Recently though, with my girlfriend away for the weekend, and me feeling very manly, having not showered or shaved and in complete control of my immediate domain, I turned the boob tube on to ESPN to check out what was doing. Within mere minutes, I was so angry that I wanted to kick puppies and drown kittens. Gone was any pretense of reporting. Horrid jokes and terrible, forced banter amongst hosts was enough for me to want to claw my eyes out and stick them in my ears. A scroll across the bottom of the screen was left on throughout commercials, combined with a vertical scroll that was only there to tell us what stories were coming up next. The whole screen looked like the ticker for a stock market combined with a news scroll form CNN. So much, yet so little was going on that I got dizzy just trying to keep up.

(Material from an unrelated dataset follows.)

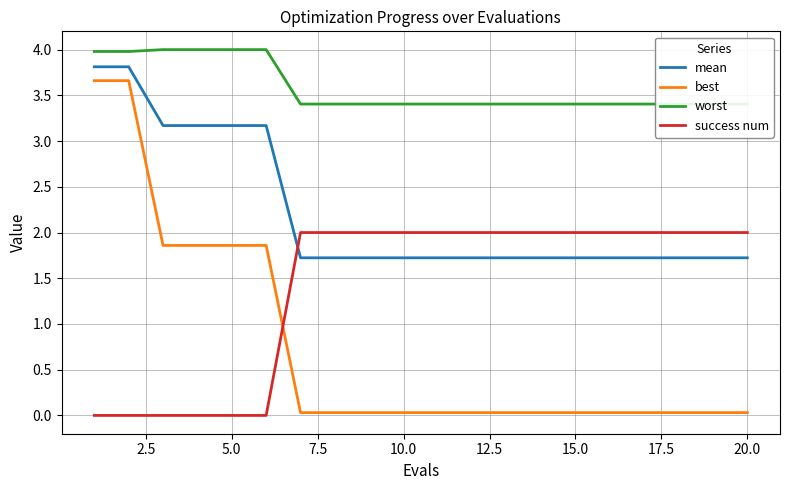

What is the lowest value of the mean series?

1.7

And then it happened. The straw that broke this camel’s back. They actually went to highlights. Much to my surprise, they actually had some bonafide sports highlights. Fuck yes. I didn’t even care that they were golf highlights of Tiger Woods in Dubai. The mere fact that there was video evidence of a sport on my television was enough to calm the soul. Maybe there was hope for this shit show after all!
Wrong.
As the highlights started, I was mortified by what I heard. Music. Loud, obnoxious music beds underneath the highlights. This was nothing new for ESPN, but the music they chose was so epic and dramatic…and loud, that if you closed your eyes and just listened, you would think a battle for the universe was at stake. And the only thing louder than that was the sound of the two ass hats trying to out funny each other and failing miserably at it. And the worst part about it? I have no fucking clue what happened in the golf tournament! In fact, I feel like I know less about sports in general because of this. The whole highlight came off like some sort of weird music video with the anchors shouting over the top like a DJ on a mix tape.
So thank you ESPN, for making what was once the premier sports experience, and the epitome of cool, and turning it into a vortex of sucktitude, the likes that no one has seen since Snooki was introduced to the world. But hey, if I ever want to see music videos again, at least I know what channel to go to now.